Боль выгнула тело дугой, заставляя трещать сухожилия и ломая кости. Захар шарил ладонью по неровной поверхности, пытаясь обрести точку опоры, но твердь ускользала, оставляя оруженосца и бывшего красноармейца наедине с тянущейся уже вечность пыткой.
Волны то накрывали с головой, то подбрасывали. Он пытался откашляться, но упрямая влага лезла в рот, продавливаясь через нос. Не хватало глотка воздуха, мгновения, короткого всплеска на ровной глади безвременья. Не хватало цвета – он плавал в черном, размытом ничто. Паника плавила угасающий разум. Все, что было важно, становилось чужим, надуманным, лишним. Он растворялся в окружающей тьме.

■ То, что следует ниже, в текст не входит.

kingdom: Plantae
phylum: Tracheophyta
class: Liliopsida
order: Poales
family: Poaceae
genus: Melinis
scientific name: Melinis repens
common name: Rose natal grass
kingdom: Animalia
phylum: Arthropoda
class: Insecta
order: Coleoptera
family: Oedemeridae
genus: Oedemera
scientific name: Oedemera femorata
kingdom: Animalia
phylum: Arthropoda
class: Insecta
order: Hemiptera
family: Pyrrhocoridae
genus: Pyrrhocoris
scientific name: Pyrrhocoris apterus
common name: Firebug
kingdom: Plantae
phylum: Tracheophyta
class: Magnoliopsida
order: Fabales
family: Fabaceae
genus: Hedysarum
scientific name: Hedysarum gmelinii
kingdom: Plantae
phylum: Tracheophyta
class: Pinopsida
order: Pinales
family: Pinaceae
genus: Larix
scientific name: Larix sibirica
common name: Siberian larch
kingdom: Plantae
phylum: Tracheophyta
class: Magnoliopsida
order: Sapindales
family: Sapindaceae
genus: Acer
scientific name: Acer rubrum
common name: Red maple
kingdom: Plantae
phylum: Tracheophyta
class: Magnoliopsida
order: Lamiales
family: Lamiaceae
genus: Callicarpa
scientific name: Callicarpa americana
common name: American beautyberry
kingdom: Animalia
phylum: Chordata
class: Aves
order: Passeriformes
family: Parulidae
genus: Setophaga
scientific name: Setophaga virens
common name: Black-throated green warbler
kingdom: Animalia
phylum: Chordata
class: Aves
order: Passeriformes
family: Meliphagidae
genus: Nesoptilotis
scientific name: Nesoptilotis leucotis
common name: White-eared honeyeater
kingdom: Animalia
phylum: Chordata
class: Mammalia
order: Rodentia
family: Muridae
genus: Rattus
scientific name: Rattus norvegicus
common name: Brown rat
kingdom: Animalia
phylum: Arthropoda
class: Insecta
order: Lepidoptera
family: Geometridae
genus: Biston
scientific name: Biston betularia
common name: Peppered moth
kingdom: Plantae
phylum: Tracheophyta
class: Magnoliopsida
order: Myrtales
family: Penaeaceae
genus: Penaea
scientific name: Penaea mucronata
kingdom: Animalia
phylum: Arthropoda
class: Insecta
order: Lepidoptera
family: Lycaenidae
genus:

И вдруг – тонкий лучик на краю зрения. Узкий, дрожащий, весь неправильный в царстве тьмы и забвения.
Он потянулся вверх всем естеством, пытаясь уловить размытое пятнышко. Его надежду. Его жизнь.
И рванувшийся в легкие сладкий дурманящий запах топленого сала показался самым желанным ароматом в мире.
– Очнулся!
Захар втягивал в себя запахи, каждой клеткой радуясь почти утраченным ощущениям. Короткий удар в затылок он пропустил. Мир полыхнул багровыми разводами и исчез.
Снова в себя он пришел уже через полчаса. Абсолютно нагой, связанный по рукам и ногам и уложенный на деревянный помост.
– Где я? Кто вы?
Стоявший перед помостом араб только поморщился. Второй, сморщенный старичок, отвел взгляд и что-то зашептал в полголоса. Воспоминания накатывались на сознание сплошной чередой ярких картин.
Вот – сражение у маленького городка. Дорилея? Вроде так! Чехарда схваток, запах горящего лагеря, крики, вой раненых. Боль от пореза. И пьянящее чувство победы! Еще один бой. У холмов. Два каре упертых сарацин с необычной кожей, верещащие пехотинцы, налетающие друг за другом. Дикая скачка.
Он вспомнил! Вспомнил вождя мусульман, степняка на грациозном жеребце, саблю, занесенную над другом. И то, как лихорадочно тянул к плечу ставшую неподъемной винтовку, как стрелял. Красноармеец осмотрелся.
Старичок протянул к его губам чашку и что-то ободряюще проговорил. Произнес на чужом языке, но смысл стал понятен. Пей!
Пригодько приник к глиняной посуде. Когда он оторвался, то перед ним стояло уже не два. А сразу три человека. В камере появился Горовой.